[Collection entries]
*** Block opens ***

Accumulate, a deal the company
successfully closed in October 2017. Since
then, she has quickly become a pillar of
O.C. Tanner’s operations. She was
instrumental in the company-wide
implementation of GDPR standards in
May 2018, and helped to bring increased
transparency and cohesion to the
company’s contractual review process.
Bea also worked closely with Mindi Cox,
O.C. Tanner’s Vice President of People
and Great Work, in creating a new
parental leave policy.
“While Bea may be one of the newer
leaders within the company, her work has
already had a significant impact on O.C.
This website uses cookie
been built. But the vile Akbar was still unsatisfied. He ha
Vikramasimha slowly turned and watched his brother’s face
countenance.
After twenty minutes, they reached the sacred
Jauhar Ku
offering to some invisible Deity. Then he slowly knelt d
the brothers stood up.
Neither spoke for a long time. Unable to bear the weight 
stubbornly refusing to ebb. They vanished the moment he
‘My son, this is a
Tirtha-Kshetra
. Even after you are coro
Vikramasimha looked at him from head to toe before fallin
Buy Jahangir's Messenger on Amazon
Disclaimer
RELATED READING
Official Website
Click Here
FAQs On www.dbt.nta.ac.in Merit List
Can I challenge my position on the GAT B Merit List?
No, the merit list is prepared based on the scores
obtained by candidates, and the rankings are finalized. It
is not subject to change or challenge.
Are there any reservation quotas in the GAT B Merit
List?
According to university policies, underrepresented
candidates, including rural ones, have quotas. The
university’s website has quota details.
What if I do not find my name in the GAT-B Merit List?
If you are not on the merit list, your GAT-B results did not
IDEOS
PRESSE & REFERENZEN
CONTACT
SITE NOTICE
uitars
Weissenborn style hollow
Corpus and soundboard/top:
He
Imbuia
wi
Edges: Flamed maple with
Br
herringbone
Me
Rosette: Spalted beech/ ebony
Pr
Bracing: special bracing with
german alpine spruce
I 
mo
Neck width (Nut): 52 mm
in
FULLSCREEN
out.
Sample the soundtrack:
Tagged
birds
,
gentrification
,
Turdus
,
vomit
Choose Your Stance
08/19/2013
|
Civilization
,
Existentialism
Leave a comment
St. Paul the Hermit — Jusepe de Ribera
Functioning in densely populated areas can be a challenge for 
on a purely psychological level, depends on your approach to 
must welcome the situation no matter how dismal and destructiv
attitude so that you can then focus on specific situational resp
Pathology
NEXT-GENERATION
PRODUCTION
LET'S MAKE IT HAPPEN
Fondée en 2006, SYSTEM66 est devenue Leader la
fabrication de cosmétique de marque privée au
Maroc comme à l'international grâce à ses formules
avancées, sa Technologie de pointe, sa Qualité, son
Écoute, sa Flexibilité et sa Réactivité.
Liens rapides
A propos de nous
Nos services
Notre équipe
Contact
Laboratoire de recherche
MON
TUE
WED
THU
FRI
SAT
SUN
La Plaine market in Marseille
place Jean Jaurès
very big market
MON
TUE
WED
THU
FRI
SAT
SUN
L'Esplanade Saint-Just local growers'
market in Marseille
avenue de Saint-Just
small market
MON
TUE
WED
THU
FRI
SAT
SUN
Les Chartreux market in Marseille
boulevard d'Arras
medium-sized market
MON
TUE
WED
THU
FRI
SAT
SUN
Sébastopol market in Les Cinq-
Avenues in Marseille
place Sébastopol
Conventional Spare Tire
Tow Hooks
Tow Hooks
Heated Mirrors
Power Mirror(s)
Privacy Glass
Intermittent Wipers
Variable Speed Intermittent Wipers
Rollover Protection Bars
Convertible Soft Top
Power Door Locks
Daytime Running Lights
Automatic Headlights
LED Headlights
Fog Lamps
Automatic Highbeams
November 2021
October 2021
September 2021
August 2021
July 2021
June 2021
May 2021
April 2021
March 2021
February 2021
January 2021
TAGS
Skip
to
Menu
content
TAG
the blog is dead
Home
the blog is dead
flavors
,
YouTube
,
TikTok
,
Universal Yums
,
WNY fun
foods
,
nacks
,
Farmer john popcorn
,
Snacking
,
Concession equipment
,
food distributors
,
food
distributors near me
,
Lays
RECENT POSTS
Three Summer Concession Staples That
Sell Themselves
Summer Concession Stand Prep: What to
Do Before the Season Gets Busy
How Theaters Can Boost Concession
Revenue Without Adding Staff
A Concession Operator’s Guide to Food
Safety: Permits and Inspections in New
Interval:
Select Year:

*** Block closes ***

* **What is expected**
Repeat exactly the lines of the data from the first one through the line with "implementation of GDPR standards in", both of them included.

* **Answer below**
Accumulate, a deal the company
successfully closed in October 2017. Since
then, she has quickly become a pillar of
O.C. Tanner’s operations. She was
instrumental in the company-wide
implementation of GDPR standards in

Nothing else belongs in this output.